Reputation: 205
For a non-profit college assignment I am trying to scrape the website www.rateyourmusic.com, I am able to scrape most things easily but I have encountered a problem when I am trying to scrape multiple children of a html element.
Specifically I'm trying to scrape the genre of an artist however many artists are multiple genres and I can't scrape all of them, here is my parsing method:
def parse_dir_contents(self, response):
item = rateyourmusicartist()
#get the genres of the artist
for sel in response.xpath('//a[@class="genre"]'):
item['genre'] = sel.xpath('text()').extract()
yield item
there are usually multiple //a[@class="genre"]
xpaths representing the genre, what I would like to do is put them all together in one string separated by ', '.
Is there an easy way to do this? here is a sample url for the site I'm scraping http://rateyourmusic.com/artist/kanye_west.
Upvotes: 1
Views: 885
Reputation: 474171
A simple str.join()
would do the trick:
", ".join(response.xpath('//a[@class="genre"]/text()').extract())
Demo (from the Scrapy Shell):
$ scrapy shell http://rateyourmusic.com/artist/kanye_west
In [1]: ", ".join(response.xpath('//a[@class="genre"]/text()').extract())
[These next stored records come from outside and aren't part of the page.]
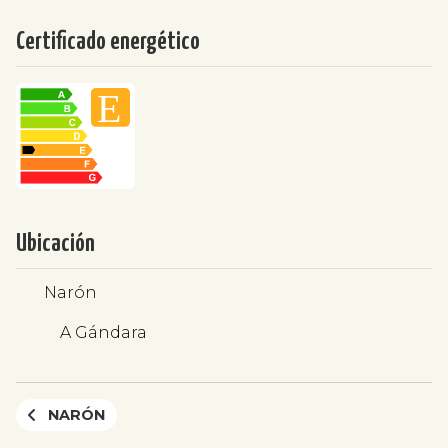
Certificado energético
Ubicación
Narón
A Gándara
NARÓN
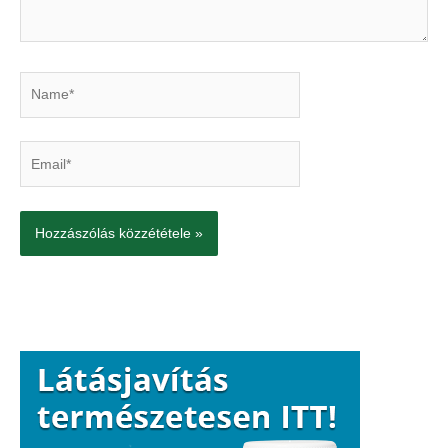
Name*
Email*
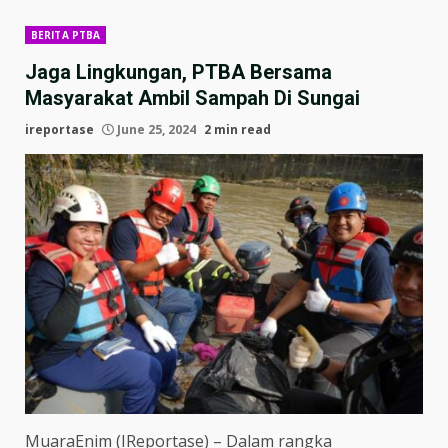
BERITA PTBA
Jaga Lingkungan, PTBA Bersama
Masyarakat Ambil Sampah Di Sungai
ireportase
June 25, 2024
2 min read
MuaraEnim (IReportase) – Dalam rangka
Out[1]: u'Hip Hop, Pop Rap, Experimental Hip Hop, Hardcore Hip Hop, Electropop, Synthpop'
Note that, if you were to use Item Loaders, you can make it much cleaner:
from scrapy.loader.processors import Join
loader = MyItemLoader(response=response)
loader.add_xpath("genre", '//a[@class="genre"]/text()', Join(", "))
yield loader.load_item()
Upvotes: 1